Fils d'un Algérien kabyle ayant quitté l'Algérie au début des années 1950 pour travailler dans le bâtiment, Zidane Zidane incarne une génération de Français issus de l'immigration nord-africaine qui semble s'imposer enfin. Un symbole cependant ambigu et limité. Yazid de Castellane est devenu Zizou de France. Le gamin des quartiers nord de Marseille symbolise, résume et incarne à lui seul ces Bleus qui gagnent. La France l'admire, s'y mire et découvre, étonnée, parfois agacée, le reflet d'un pays qu'elle préfère trop souvent ignorer. […] L'histoire tourmentée qui lie la France à l'Algérie a donc produit Zidane. Et ses coups de patte tourneraient enfin la page de la guerre d'Algérie. « Il clôt quelque part une histoire de l'imaginaire français: il montre qu'on peut rester fidèle à un père nationaliste et être pour la France, qu'on peut être musulman et Français à part entière. Et tout le monde accepte qu'il chante la Marseillaise», analyse l'historien Benjamin Stora. […] Emblème d'une intégration réussie, Zidane reste cependant un symbole à portée limitée. «Un fils d'immigrés est condamné à l'excellence pour que la société française le reconnaisse», tempère l'ancien ministre Kofi Yamgnane, président de la Fondation pour l'intégration républicaine. Outre l'évidente connotation affective, Benjamin Stora décèle d'ailleurs dans les «Zizou» scandés au Stade de France «une réserve» du public français à prononcer un nom arabe.

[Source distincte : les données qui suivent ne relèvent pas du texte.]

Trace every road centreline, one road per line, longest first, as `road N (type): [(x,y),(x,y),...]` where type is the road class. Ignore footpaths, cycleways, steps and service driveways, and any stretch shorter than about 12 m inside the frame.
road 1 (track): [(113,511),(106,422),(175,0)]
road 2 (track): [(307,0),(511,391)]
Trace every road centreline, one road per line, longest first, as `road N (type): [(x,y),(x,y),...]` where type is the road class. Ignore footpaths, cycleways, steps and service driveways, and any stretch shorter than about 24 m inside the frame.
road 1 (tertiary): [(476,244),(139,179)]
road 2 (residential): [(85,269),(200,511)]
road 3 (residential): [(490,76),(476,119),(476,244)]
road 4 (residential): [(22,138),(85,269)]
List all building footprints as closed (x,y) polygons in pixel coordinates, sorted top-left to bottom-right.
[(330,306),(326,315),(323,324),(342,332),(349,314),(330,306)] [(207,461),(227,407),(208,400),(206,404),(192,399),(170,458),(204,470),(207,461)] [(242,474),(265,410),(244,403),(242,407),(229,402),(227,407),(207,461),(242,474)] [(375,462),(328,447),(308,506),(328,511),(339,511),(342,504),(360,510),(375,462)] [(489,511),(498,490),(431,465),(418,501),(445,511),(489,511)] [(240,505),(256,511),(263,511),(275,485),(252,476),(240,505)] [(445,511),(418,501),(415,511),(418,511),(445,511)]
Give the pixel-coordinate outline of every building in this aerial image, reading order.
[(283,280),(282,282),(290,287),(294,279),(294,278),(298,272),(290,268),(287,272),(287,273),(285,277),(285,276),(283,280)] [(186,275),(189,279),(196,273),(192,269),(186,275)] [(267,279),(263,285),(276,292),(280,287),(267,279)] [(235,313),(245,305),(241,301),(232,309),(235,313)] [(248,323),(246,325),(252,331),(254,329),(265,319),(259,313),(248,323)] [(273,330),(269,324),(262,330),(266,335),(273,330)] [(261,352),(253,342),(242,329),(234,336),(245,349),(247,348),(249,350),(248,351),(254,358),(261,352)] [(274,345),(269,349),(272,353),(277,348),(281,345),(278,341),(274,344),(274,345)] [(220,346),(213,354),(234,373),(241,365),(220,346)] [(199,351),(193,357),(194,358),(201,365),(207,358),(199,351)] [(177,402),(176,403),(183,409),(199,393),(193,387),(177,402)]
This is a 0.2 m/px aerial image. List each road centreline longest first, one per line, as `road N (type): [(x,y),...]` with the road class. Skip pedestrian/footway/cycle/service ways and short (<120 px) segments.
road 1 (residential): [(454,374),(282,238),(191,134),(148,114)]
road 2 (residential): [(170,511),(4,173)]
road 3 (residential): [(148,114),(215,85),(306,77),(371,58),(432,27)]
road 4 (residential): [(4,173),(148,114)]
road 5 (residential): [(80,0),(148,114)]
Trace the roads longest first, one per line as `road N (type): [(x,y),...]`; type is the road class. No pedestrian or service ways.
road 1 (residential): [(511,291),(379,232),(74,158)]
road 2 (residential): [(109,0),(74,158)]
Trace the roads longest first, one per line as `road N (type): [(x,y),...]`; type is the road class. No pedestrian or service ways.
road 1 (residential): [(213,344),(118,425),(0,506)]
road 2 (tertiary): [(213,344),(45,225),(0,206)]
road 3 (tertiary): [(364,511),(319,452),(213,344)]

Renaud Dely, Libération, 10 juillet 1998.

La large intégration dans l'équipe nationale des jeunes issus des « quartiers » a pourtant suscité de nombreuses critiques dans l'opinion publique durant les années 2000. Une stigmatisation de la mauvaise éducation supposée des jeunes de banlieues apparaît ici, qui cache parfois une xénophobie qui ne dit pas son nom. Ces critiques ont émergé lors : -de l’invasion de la pelouse du stade de France par des jeunes supporters de l’équipe d’Algérie en octobre 2001 durant le match France-Algérie ;-du coup de tête de Zidane sur le joueur italien Materrazzi lors de la finale de la Coupe du monde 2006 ;-des tristes frasques de l'équipe de France en Afrique du Sud en 2010.